I work with a lovely woman from White Castle, Louisiana named Aline who is a fabulous cook. As do all the best cooks from Louisiana, her recipe begins "first, you make a roux...". But, because Aline has learned over the years that some short cuts work as well as the original long cuts, she also said that I should use Tony Chachere's Instant Roux, and you know what? That stuff works great! Five minutes from powder to roux. In the recipe below, you are more than welcome to make your own roux if you are too good to use instant. Aline uses vegetable oil and I use butter in the traditional roux, you use what you like. Aline and I will use instant roux.
This is absolutely Louisiana home style comfort food at it's best. I served it over brown rice and added a side of green beans for color. I've been told that the appropriate way is to serve it over rice with a side of baked macaroni and cheese, and a frosty cold Barg's Root Beer from a bottle. Maybe I'll try that next time, but first I'll ask Aline for the proper mac and cheese recipe.
Aline's Chicken Stew
One cup prepared roux
2 pounds chicken thighs (either bone in or not as you prefer)
1 medium onion, chopped
2 stalks celery, chopped
3 T Paul Prudhomme's Magic Seasoning for Chicken (brand preference is mine, you use what you like)
2 cups chicken stock
3 t garlic, chopped
fresh cracked pepper to taste
First, make a roux. See! I told you! You only need to make the roux first if you are not using the instant roux. If you use instant you can make it right before it is to the sauteed veggies.
Season the chicken thighs with a couple teaspoons of the Magic Seasoning and cracked pepper. Place in a baking pan that has been sprayed with your favorite cooking oil. Roast in a 350 oven for 30-45 minutes until browning but not quite done.
While the chicken is baking, saute the onions and celery in a little olive oil in a large pot, add the roux, the rest of the seasonings, the chicken, the stock, and simmer covered for 15 minutes to finish cooking the chicken - the 15 minute finish the chicken part is what you do if you used bone in chicken. At this point you would remove the chicken and take the meat off and return it to the pot if you don't want bones and skin at the table. Otherwise, just proceed with the simmering. I just used boneless chicken so all I had to do was discard the skin... which I did at this point!
You can either use prepared chicken stock, or make your own. Or, if you started cooking and realized you don't have any stock, add a couple cups of water to the pan drippings from the baked chicken and simmer a bit, adjusting flavor to your taste with some pepper and maybe some garlic or a dash of Tabasco.

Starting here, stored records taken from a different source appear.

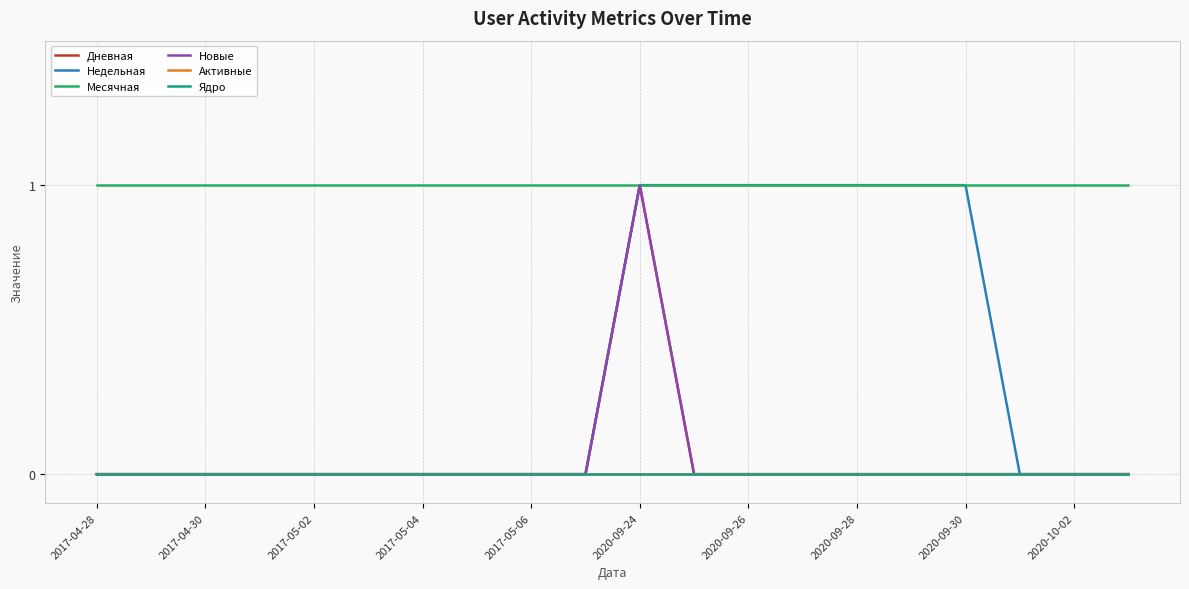

Is this an area chart (filled region under the line)?

No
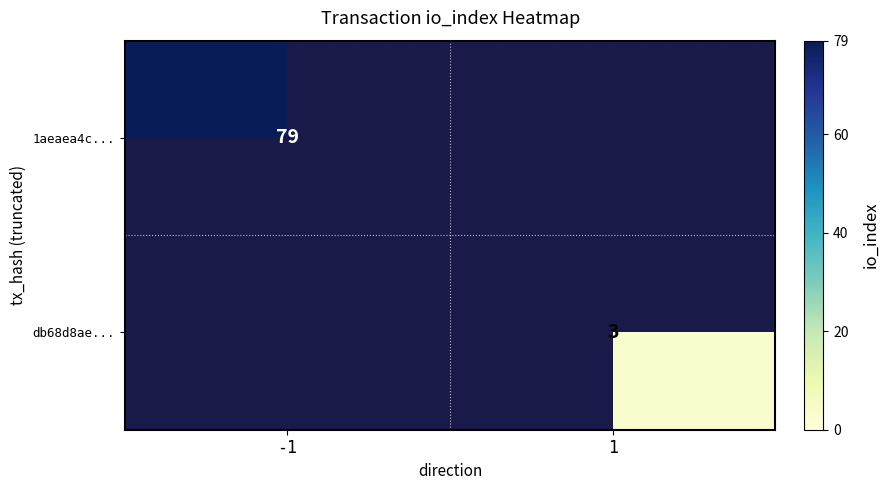

The value of db68d8ae... at 1 is 5.0. True or false?

False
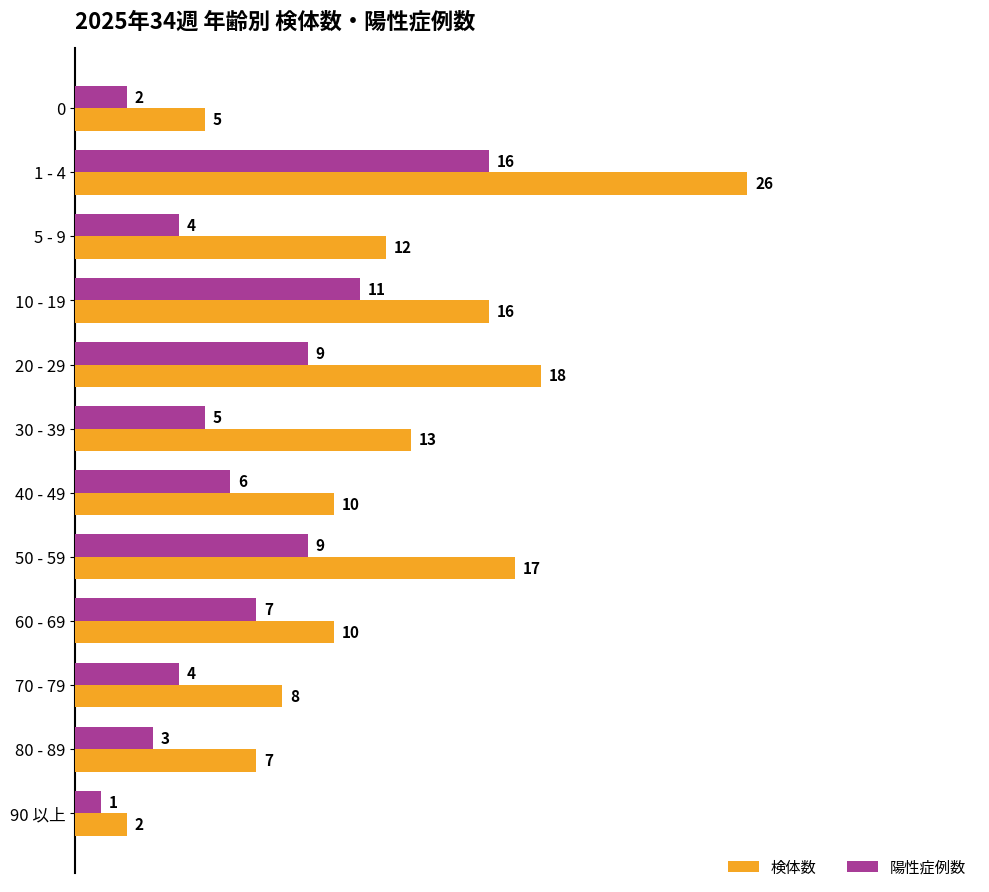

Rank the series at 0 from lowest to highest value.

陽性症例数, 検体数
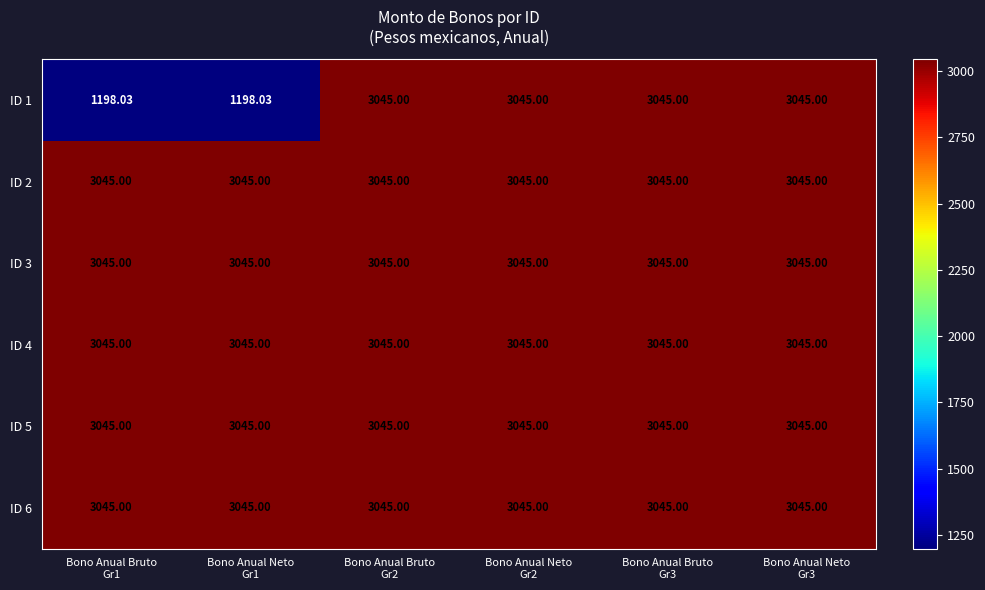

What is the greatest value displayed?

3045.0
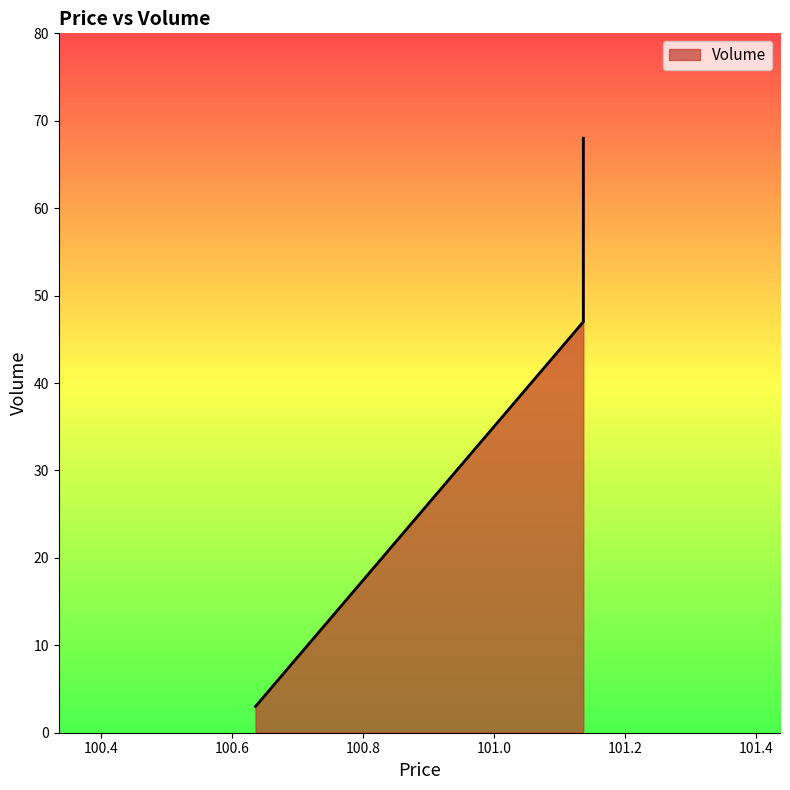

The chart shows a value of 68 at 101.135989. True or false?

True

Continue to simmer 45 minutes - or longer if you want the chicken to fall apart. The falling apart chicken was to die for. Just cook the chicken until it's dinner and don't fuss the time too awfully much.
If the gravy is too thin, add more roux (mix the instant roux with some of the gravy and add back to the pan so you don't have to worry about lumps). If it is too thick, add more stock. Make it as thick as you like. Adjust the seasonings to your taste.
You know you have the seasonings are right when your son comes in from the garage and says "what is that? Even the garage smells great!"
Excellently and mindfully served over brown rice with a side of tender green beans.